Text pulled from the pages
********

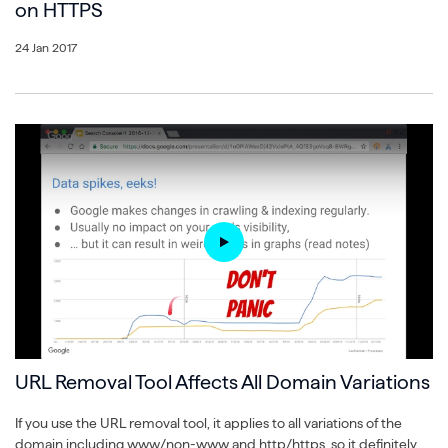
on HTTPS
24 Jan 2017
URL Removal Tool Affects All Domain Variations
If you use the URL removal tool, it applies to all variations of the
domain including www/non-www and http/https, so it definitely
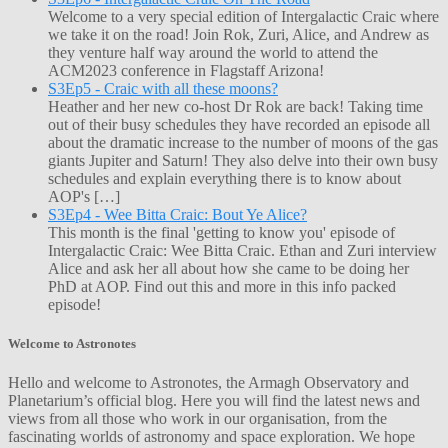
Welcome to a very special edition of Intergalactic Craic where
we take it on the road! Join Rok, Zuri, Alice, and Andrew as
they venture half way around the world to attend the
ACM2023 conference in Flagstaff Arizona!
S3Ep5 - Craic with all these moons?
Heather and her new co-host Dr Rok are back! Taking time
out of their busy schedules they have recorded an episode all
about the dramatic increase to the number of moons of the gas
giants Jupiter and Saturn! They also delve into their own busy
schedules and explain everything there is to know about
AOP's […]
S3Ep4 - Wee Bitta Craic: Bout Ye Alice?
This month is the final 'getting to know you' episode of
Intergalactic Craic: Wee Bitta Craic. Ethan and Zuri interview
Alice and ask her all about how she came to be doing her
PhD at AOP. Find out this and more in this info packed
episode!
Welcome to Astronotes
Hello and welcome to Astronotes, the Armagh Observatory and
Planetarium’s official blog. Here you will find the latest news and
views from all those who work in our organisation, from the
fascinating worlds of astronomy and space exploration. We hope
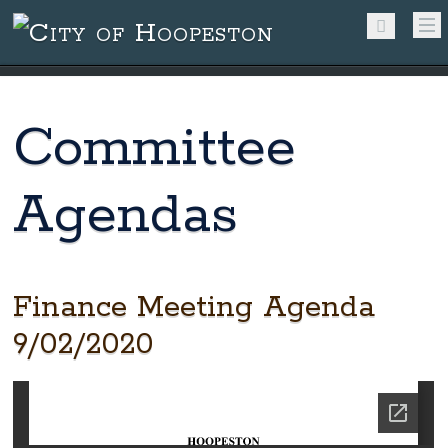
Committee
Agendas
Finance Meeting Agenda
9/02/2020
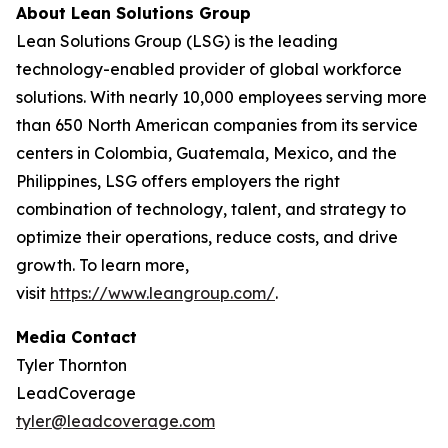
About Lean Solutions Group
Lean Solutions Group (LSG) is the leading
technology-enabled provider of global workforce
solutions. With nearly 10,000 employees serving more
than 650 North American companies from its service
centers in Colombia, Guatemala, Mexico, and the
Philippines, LSG offers employers the right
combination of technology, talent, and strategy to
optimize their operations, reduce costs, and drive
growth. To learn more,
visit
https://www.leangroup.com/
.
Media Contact
Tyler Thornton
LeadCoverage
tyler@leadcoverage.com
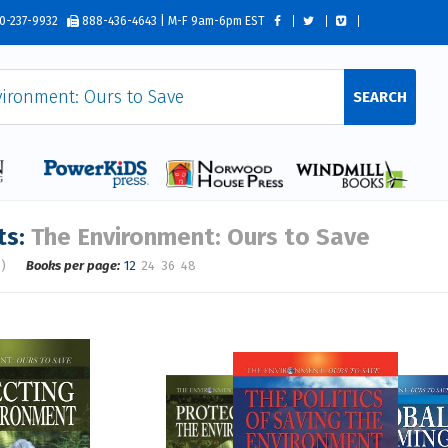
0-237-9932
888-436-4643 | M-F 9am-6pm EST
SEARCH
ts:
The Environment: Ours to Save
s)
Books per page:
12
24
36
48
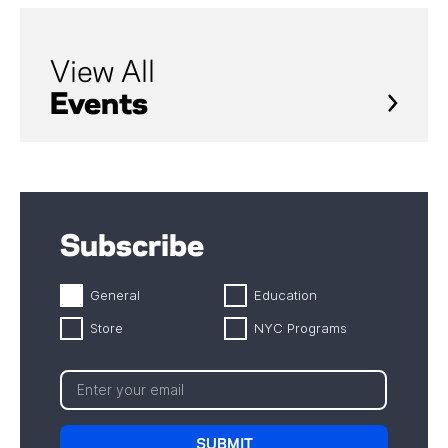
View All
Events
Subscribe
General
Education
Store
NYC Programs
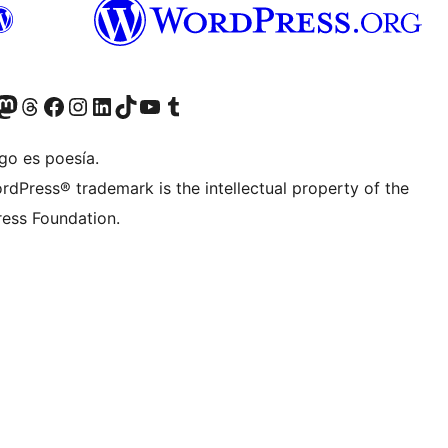
Twitter) account
r Bluesky account
sit our Mastodon account
Visit our Threads account
Visit our Facebook page
Visit our Instagram account
Visit our LinkedIn account
Visit our TikTok account
Visit our YouTube channel
Visit our Tumblr account
go es poesía.
rdPress® trademark is the intellectual property of the
ess Foundation.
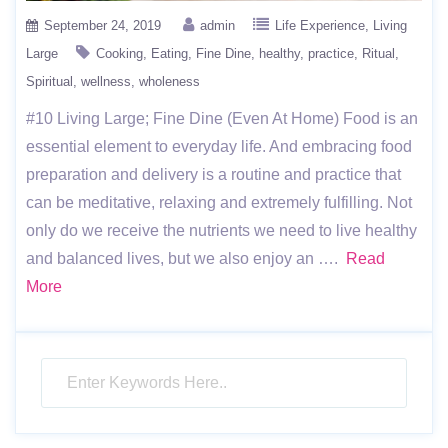
September 24, 2019
admin
Life Experience
Living
Large
Cooking
Eating
Fine Dine
healthy
practice
Ritual
Spiritual
wellness
wholeness
#10 Living Large; Fine Dine (Even At Home) Food is an
essential element to everyday life. And embracing food
preparation and delivery is a routine and practice that
can be meditative, relaxing and extremely fulfilling. Not
only do we receive the nutrients we need to live healthy
and balanced lives, but we also enjoy an ….
Read
More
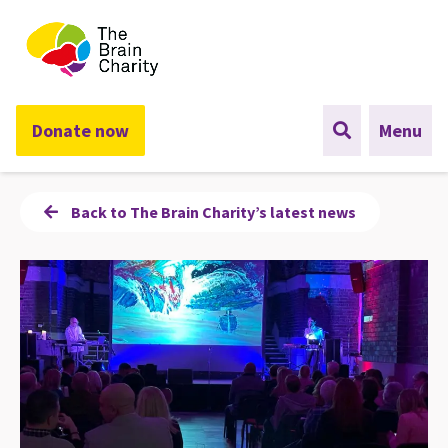
The Brain Charity
Donate now
Menu
Back to The Brain Charity’s latest news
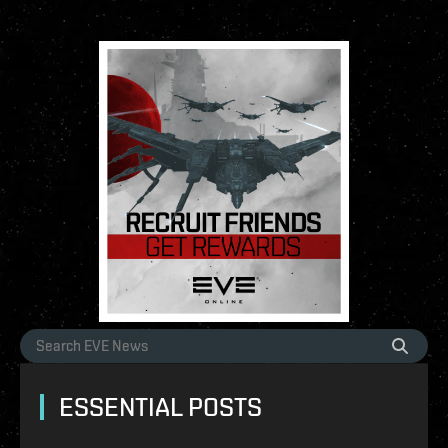
ESSENTIAL POSTS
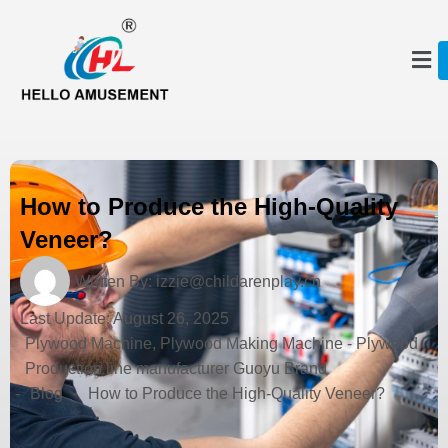
How to Produce the High-Quality
Veneer?
Written By:
izzie@childarenplay.cn
Last Update:
August 26, 2025
Plywood Machine, Plywood Making Machine - Plywood
Production line manufacturer Guoyu Brand
-
Blog
-
How to Produce the High-Quality Veneer?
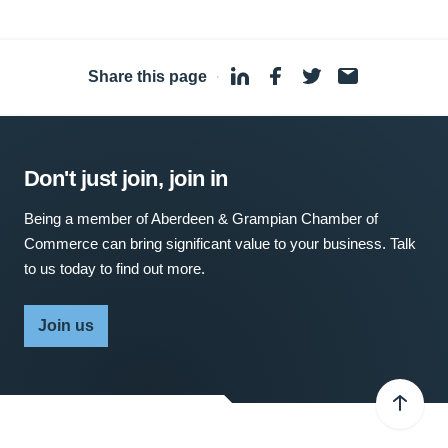
Share this page
·
Don't just join, join in
Being a member of Aberdeen & Grampian Chamber of
Commerce can bring significant value to your business. Talk
to us today to find out more.
Join us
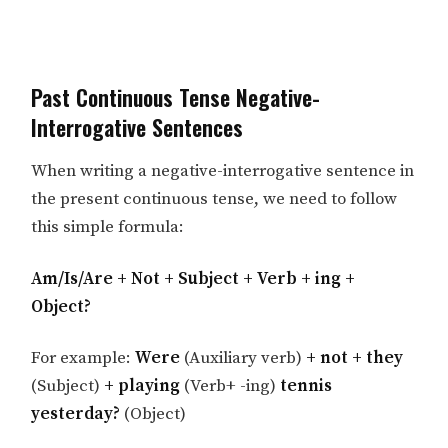
Past Continuous Tense Negative-
Interrogative Sentences
When writing a negative-interrogative sentence in
the present continuous tense, we need to follow
this simple formula:
Am/Is/Are + Not + Subject + Verb + ing +
Object?
For example:
Were
(Auxiliary verb)
+ not + they
(Subject)
+ playing
(Verb+ -ing)
tennis
yesterday?
(Object)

********

▸ YOUR GOAL:
Edit the part of the listing that runs from its start through the line containing "domain including www/non-www", replacing "definitely" with "certainly" and leaving everything else as it is. Leave the pictures out of your answer.

▸ ANSWER SPACE:
on HTTPS
24 Jan 2017
URL Removal Tool Affects All Domain Variations
If you use the URL removal tool, it applies to all variations of the
domain including www/non-www and http/https, so it certainly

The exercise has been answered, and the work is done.